9. Lemnos & Gallipoli Revealed: A pictorial history of the Anzacs in the Aegean, 1915-16 by Jim Claven (Australian and Greek modern history, non-fiction)
Lemnos Gallipoli Commemorative Committee

Lemnos & Gallipoli Revealed by Australian historian Jim Claven is an important book exploring the first links between ANZACS and Greeks on Lemnos. The island was the advanced base for the Gallipoli campaign in 1915-16; its harbour of Mudros Bay witnessed the arrival of soldiers as they prepared for the landings on the 25th April. It was home to rest camps and medical facilities, and it was where ANZACS returned to after the evacuation of the Peninsula at the end of the campaign. Lemnos’ war cemeteries would be the final resting place for 148 Australians, among over 1,300 Allied soldiers buried there. The book captures the life of Lemnos then in hundreds of photographs from archives across Australia, overseas and in homes.
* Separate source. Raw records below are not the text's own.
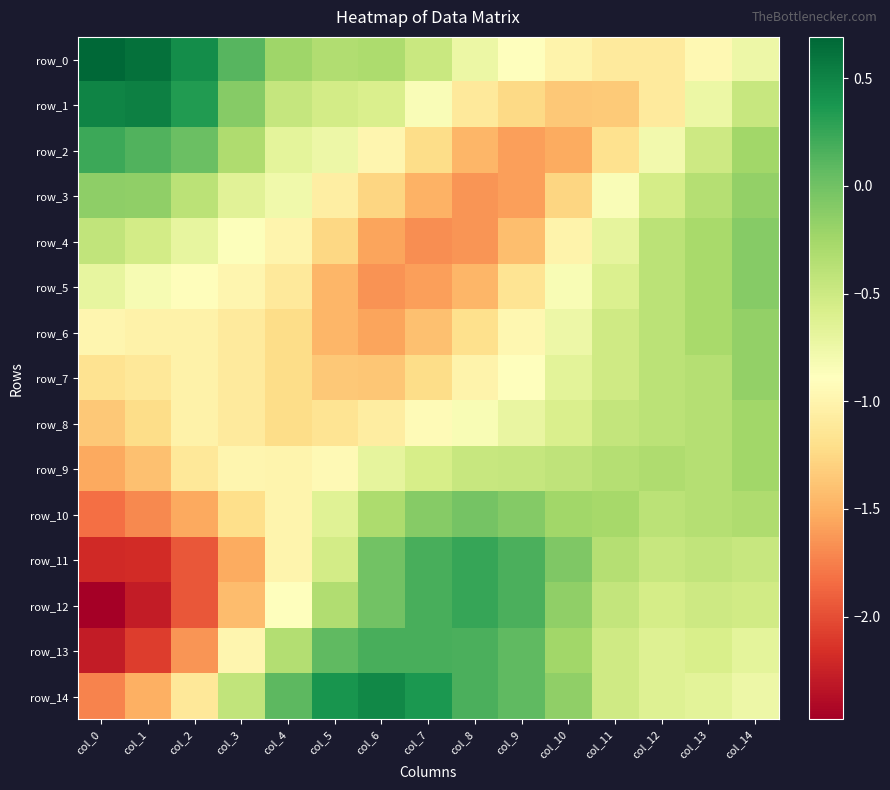

Reading left to right, extract all data points from this chart.

row_0: col_0=0.7	col_1=0.6	col_2=0.4	col_3=0.1	col_4=-0.2	col_5=-0.3	col_6=-0.3	col_7=-0.5	col_8=-0.7	col_9=-0.9	col_10=-1.0	col_11=-1.1	col_12=-1.1	col_13=-1.0	col_14=-0.7
row_1: col_0=0.5	col_1=0.5	col_2=0.3	col_3=-0.1	col_4=-0.5	col_5=-0.5	col_6=-0.6	col_7=-0.8	col_8=-1.1	col_9=-1.2	col_10=-1.4	col_11=-1.3	col_12=-1.1	col_13=-0.7	col_14=-0.5
row_2: col_0=0.2	col_1=0.1	col_2=0.0	col_3=-0.3	col_4=-0.7	col_5=-0.7	col_6=-1.0	col_7=-1.2	col_8=-1.5	col_9=-1.6	col_10=-1.5	col_11=-1.2	col_12=-0.8	col_13=-0.5	col_14=-0.2
row_3: col_0=-0.1	col_1=-0.2	col_2=-0.4	col_3=-0.7	col_4=-0.8	col_5=-1.1	col_6=-1.3	col_7=-1.5	col_8=-1.6	col_9=-1.6	col_10=-1.3	col_11=-0.9	col_12=-0.5	col_13=-0.4	col_14=-0.2
row_4: col_0=-0.4	col_1=-0.5	col_2=-0.7	col_3=-0.9	col_4=-1.0	col_5=-1.3	col_6=-1.6	col_7=-1.7	col_8=-1.6	col_9=-1.4	col_10=-1.0	col_11=-0.7	col_12=-0.4	col_13=-0.3	col_14=-0.1
row_5: col_0=-0.7	col_1=-0.8	col_2=-0.9	col_3=-1.0	col_4=-1.1	col_5=-1.5	col_6=-1.7	col_7=-1.6	col_8=-1.5	col_9=-1.2	col_10=-0.8	col_11=-0.6	col_12=-0.4	col_13=-0.3	col_14=-0.1
row_6: col_0=-1.0	col_1=-1.0	col_2=-1.0	col_3=-1.1	col_4=-1.2	col_5=-1.5	col_6=-1.6	col_7=-1.4	col_8=-1.2	col_9=-1.0	col_10=-0.8	col_11=-0.5	col_12=-0.4	col_13=-0.3	col_14=-0.2
row_7: col_0=-1.2	col_1=-1.1	col_2=-1.0	col_3=-1.1	col_4=-1.2	col_5=-1.4	col_6=-1.4	col_7=-1.2	col_8=-1.0	col_9=-0.9	col_10=-0.7	col_11=-0.5	col_12=-0.4	col_13=-0.4	col_14=-0.2
row_8: col_0=-1.4	col_1=-1.2	col_2=-1.0	col_3=-1.1	col_4=-1.2	col_5=-1.2	col_6=-1.1	col_7=-0.9	col_8=-0.8	col_9=-0.7	col_10=-0.6	col_11=-0.4	col_12=-0.4	col_13=-0.4	col_14=-0.2
row_9: col_0=-1.5	col_1=-1.4	col_2=-1.1	col_3=-1.0	col_4=-1.0	col_5=-1.0	col_6=-0.7	col_7=-0.6	col_8=-0.5	col_9=-0.4	col_10=-0.4	col_11=-0.4	col_12=-0.3	col_13=-0.4	col_14=-0.2
row_10: col_0=-1.8	col_1=-1.7	col_2=-1.5	col_3=-1.2	col_4=-1.0	col_5=-0.6	col_6=-0.3	col_7=-0.1	col_8=-0.0	col_9=-0.1	col_10=-0.2	col_11=-0.3	col_12=-0.4	col_13=-0.4	col_14=-0.3
row_11: col_0=-2.2	col_1=-2.2	col_2=-2.0	col_3=-1.5	col_4=-1.0	col_5=-0.5	col_6=-0.0	col_7=0.2	col_8=0.3	col_9=0.2	col_10=-0.1	col_11=-0.4	col_12=-0.5	col_13=-0.4	col_14=-0.5
row_12: col_0=-2.5	col_1=-2.3	col_2=-2.0	col_3=-1.4	col_4=-0.9	col_5=-0.3	col_6=-0.0	col_7=0.2	col_8=0.3	col_9=0.2	col_10=-0.2	col_11=-0.4	col_12=-0.5	col_13=-0.5	col_14=-0.5
row_13: col_0=-2.3	col_1=-2.1	col_2=-1.6	col_3=-1.0	col_4=-0.3	col_5=0.1	col_6=0.2	col_7=0.2	col_8=0.2	col_9=0.1	col_10=-0.2	col_11=-0.5	col_12=-0.6	col_13=-0.6	col_14=-0.7
row_14: col_0=-1.7	col_1=-1.5	col_2=-1.1	col_3=-0.4	col_4=0.1	col_5=0.4	col_6=0.5	col_7=0.4	col_8=0.2	col_9=0.1	col_10=-0.2	col_11=-0.5	col_12=-0.6	col_13=-0.7	col_14=-0.7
This is a fitting tribute to the importance of Lemnos in Anzac history.

Photo: NK Archive

10. Promised Brides by Panayota Nazou (Australian history and gender studies, non-fiction)
Bilingual Bookshop
Promised Brides by Panayota Nazou is the most systematic research into the promised brides practice of first generation Greek migrants to Australia. The phenomenon occurred mainly between 1950 and 1975, when young Greek women – some of them in their early teens – were being shipped Down Under to be married to men they had never met. They arrived in Australia on “bride ships” to be greeted by men holding flowers. The book builds on oral history, gender studies and cultural-critical theory. Its primary material is drawn from personal testimonies given in the form of interviews to the writer by a number of the brides themselves.